*DOCUMENT SECTION*

■ ■ ■ ■

# Golfing: How many unit-length squares in a list of 2d coordinates?

Given a list of 2d (x, y) coordinates, determine how many unit squares (edge length 1 unit) can be formed using the coordinates.

• Input will be an array of 0 or more pairs of coordinates:
e.g. in JavaScript: numofsq([[0,0], [1,0], [1,1], [0,1]])
• No duplicate coordinates in input
• Input order will be random (random 2d coordinates).
• Coordinate form: [x-coordinate, y-coordinate] (duh)
• Order of coordinates: [0,0], [1,0], [1,1], [0,1] and [0,0], [0,1], [1,1], [1,0] denote the same unit square (to be counted just once)
• Coordinates can be negative or positive integers (duh)
• Function will return just the number of unit squares possible, 0 or more.

Test cases:

Input Coordinates Pairs                                               Expected Output
[0,0], [0,1], [1,1], [1,0], [0,2], [1,2]                              2
[0,0], [0,1], [1,1], [1,0], [0,2], [1,2], [2,2], [2,1]                3
[0,0], [0,1], [1,1], [1,0], [0,2], [1,2], [2,2], [2,1], [2,0]         4
[0,0], [0,1], [1,1], [1,0], [0,2], [1,2], [2,2], [2,1], [2,0], [9,9]  4


### Spoiler Alert: Solution stuff here-onwards [JS]

Non-Golfed, quick and dirty, brute-force approach (included to provide some directions).

■ ■ ■ ■

*INFORMATION PROVIDED*

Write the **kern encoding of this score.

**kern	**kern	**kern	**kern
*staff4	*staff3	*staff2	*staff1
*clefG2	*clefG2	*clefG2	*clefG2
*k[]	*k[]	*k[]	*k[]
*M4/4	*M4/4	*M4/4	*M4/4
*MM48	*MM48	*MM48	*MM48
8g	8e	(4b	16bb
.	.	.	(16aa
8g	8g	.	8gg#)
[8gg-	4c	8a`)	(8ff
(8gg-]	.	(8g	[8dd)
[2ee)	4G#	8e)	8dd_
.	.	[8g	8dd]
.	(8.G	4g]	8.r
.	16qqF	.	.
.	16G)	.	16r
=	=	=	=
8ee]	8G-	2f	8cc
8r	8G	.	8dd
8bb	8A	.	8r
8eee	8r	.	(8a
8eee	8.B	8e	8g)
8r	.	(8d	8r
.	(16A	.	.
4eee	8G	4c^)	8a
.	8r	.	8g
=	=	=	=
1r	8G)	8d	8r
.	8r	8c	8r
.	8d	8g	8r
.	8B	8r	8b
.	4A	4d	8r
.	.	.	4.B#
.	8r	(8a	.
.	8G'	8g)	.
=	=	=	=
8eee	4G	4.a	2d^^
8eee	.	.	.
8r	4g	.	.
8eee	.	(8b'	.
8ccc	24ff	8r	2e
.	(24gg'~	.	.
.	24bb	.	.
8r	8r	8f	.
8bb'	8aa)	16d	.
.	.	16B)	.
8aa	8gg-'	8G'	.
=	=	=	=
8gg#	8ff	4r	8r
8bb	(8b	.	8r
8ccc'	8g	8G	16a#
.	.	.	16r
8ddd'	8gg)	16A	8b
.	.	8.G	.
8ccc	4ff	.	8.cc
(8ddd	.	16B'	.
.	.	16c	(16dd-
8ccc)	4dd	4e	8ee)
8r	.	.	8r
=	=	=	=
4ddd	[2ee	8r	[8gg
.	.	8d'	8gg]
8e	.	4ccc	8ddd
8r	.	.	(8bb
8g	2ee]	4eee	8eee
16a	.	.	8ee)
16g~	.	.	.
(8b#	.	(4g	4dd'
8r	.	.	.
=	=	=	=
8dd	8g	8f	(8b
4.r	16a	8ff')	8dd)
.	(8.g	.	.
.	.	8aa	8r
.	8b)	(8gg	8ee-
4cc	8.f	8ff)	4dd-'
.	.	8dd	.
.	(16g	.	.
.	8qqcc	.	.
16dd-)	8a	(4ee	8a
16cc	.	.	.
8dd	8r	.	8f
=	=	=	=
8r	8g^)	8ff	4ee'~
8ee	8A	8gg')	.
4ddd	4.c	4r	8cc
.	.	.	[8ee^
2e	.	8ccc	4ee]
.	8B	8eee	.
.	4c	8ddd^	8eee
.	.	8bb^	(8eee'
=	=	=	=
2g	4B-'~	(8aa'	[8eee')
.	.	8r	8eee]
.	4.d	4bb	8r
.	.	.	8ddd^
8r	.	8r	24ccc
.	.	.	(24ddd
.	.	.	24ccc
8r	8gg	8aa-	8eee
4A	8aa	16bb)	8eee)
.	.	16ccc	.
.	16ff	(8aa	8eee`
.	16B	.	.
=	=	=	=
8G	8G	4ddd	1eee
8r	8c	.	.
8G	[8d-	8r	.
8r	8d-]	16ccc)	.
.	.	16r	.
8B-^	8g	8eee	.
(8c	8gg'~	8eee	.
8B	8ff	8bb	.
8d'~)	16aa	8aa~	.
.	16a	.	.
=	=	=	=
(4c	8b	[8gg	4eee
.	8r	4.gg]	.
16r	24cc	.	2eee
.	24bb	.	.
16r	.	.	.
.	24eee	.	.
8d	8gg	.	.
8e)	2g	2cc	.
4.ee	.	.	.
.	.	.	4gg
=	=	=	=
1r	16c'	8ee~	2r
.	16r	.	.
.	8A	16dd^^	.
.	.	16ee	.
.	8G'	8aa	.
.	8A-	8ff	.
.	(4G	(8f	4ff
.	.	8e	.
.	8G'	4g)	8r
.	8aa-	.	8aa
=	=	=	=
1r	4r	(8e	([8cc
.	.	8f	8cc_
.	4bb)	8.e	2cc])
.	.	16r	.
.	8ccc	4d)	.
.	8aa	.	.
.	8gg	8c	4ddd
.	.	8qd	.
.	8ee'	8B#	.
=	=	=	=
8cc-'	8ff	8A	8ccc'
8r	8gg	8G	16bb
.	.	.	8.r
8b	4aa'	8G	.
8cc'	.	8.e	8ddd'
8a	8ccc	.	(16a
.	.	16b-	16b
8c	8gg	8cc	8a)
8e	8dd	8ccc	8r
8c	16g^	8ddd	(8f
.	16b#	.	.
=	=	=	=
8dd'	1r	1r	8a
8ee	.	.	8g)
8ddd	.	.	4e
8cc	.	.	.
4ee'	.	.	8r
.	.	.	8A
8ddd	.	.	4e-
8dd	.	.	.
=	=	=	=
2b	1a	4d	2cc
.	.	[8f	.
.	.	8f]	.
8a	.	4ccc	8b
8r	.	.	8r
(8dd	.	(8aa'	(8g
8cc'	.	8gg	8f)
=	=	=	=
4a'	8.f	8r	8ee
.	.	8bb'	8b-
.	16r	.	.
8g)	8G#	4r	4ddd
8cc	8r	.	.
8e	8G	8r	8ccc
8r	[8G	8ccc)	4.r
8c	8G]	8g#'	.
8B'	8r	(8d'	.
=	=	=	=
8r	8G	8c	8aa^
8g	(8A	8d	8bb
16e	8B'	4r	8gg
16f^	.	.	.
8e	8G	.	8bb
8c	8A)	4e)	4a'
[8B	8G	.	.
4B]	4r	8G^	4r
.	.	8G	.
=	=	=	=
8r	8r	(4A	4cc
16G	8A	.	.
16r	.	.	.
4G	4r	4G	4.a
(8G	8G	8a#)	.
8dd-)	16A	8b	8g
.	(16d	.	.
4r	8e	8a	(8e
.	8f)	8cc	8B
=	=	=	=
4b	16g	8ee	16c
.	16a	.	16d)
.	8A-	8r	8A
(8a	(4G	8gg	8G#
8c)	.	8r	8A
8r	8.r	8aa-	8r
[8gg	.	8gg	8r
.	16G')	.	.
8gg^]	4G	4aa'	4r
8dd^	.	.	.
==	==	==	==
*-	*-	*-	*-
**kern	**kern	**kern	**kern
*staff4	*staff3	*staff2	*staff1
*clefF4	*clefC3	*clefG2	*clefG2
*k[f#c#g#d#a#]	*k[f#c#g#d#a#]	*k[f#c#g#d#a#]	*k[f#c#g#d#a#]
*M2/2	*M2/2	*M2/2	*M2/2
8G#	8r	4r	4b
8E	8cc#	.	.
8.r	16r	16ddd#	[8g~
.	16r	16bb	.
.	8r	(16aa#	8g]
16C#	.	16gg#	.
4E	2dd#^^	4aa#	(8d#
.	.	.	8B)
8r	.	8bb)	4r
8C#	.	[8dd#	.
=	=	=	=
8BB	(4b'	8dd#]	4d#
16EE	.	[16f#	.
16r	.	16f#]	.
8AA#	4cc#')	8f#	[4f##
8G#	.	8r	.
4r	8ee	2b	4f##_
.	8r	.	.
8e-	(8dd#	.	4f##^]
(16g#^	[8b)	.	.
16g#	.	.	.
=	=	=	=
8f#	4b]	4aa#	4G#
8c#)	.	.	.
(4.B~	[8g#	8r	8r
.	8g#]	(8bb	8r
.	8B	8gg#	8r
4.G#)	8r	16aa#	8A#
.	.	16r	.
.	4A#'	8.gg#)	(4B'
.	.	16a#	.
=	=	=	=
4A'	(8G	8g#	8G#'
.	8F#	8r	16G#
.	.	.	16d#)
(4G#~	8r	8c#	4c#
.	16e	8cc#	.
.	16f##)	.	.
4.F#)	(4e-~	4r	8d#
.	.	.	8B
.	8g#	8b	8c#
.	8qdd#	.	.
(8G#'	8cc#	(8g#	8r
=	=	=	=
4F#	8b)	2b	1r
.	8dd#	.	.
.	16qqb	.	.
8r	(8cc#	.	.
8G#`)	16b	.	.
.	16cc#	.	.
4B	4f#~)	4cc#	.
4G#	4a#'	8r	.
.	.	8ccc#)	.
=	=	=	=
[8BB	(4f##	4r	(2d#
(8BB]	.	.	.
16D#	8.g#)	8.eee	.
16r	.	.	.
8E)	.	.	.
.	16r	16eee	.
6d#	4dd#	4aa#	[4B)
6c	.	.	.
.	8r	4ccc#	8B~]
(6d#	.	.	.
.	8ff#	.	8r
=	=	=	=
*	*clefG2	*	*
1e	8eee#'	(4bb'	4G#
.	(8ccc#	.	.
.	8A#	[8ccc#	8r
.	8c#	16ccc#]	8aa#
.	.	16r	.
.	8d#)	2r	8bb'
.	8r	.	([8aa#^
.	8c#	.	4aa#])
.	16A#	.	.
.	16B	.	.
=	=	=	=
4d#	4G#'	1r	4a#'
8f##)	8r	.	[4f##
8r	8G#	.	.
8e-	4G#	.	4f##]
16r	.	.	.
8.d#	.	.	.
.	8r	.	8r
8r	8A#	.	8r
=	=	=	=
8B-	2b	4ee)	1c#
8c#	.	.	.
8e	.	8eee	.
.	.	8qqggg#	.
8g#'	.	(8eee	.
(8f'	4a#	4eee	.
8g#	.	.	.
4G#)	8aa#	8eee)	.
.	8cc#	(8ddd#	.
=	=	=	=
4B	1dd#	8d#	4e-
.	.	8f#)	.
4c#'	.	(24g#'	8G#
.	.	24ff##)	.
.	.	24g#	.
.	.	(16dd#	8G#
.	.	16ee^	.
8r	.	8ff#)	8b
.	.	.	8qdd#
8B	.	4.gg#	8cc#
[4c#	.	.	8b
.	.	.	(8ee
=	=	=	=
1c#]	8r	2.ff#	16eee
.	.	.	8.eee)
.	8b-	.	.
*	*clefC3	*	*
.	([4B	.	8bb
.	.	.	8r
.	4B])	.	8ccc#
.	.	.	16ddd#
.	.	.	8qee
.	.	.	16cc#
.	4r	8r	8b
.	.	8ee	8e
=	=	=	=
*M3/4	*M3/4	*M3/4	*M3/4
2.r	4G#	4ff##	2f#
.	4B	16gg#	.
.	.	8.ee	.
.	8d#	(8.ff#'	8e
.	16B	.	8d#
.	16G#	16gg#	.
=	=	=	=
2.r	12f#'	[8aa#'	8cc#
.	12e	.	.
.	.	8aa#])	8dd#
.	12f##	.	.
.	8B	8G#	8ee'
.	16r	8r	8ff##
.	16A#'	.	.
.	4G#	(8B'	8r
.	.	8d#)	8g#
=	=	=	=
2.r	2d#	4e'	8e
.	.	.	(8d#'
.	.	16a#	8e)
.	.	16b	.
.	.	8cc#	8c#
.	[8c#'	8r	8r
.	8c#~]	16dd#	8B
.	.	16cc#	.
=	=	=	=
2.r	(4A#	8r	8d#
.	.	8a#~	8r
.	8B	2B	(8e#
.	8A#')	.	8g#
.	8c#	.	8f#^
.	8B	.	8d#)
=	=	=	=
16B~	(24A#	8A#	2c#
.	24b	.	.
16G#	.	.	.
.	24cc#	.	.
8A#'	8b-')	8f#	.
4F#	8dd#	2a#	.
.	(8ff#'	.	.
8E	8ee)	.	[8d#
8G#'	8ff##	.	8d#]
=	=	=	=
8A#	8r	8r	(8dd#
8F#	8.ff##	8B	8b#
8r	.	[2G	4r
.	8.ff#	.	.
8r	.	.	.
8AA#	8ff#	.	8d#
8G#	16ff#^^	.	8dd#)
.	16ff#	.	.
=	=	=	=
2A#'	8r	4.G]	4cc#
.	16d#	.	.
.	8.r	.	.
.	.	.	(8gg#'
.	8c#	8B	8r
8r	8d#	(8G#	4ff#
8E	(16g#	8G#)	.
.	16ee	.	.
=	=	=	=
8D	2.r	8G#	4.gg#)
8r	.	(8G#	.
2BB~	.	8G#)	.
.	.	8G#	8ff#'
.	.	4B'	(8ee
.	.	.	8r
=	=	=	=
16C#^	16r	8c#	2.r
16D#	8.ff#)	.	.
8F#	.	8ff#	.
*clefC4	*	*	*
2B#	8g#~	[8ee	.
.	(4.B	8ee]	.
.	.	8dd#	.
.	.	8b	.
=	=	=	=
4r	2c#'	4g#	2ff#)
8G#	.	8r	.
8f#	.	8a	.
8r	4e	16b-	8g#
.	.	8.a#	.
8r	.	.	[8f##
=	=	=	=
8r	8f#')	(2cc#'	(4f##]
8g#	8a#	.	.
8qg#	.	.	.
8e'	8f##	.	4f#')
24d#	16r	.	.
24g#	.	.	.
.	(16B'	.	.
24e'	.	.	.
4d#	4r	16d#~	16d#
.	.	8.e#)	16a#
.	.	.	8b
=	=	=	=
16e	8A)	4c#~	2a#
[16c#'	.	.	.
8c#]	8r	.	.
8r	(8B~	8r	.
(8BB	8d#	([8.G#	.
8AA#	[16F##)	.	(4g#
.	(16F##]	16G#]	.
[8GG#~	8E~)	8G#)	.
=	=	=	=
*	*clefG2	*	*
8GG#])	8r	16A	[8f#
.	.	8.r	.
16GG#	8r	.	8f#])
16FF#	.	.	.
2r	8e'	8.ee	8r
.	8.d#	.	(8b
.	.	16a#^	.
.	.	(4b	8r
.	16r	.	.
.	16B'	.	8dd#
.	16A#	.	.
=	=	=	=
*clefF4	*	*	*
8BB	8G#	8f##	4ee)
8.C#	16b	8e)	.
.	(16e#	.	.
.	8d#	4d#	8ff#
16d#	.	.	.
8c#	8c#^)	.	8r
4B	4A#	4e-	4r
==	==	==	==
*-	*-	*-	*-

■ ■ ■ ■

*TASKS FOR THIS EXERCISE*
A) Give every coordinate pair in the first test case of the unit-squares challenge.
B) In the unit-squares challenge, what is the function supposed to return?
The items play no part in this work.

*THE SOLUTIONS*
A) [0,0], [0,1], [1,1], [1,0], [0,2], [1,2]

B) Only the number of possible unit squares, which is 0 or more.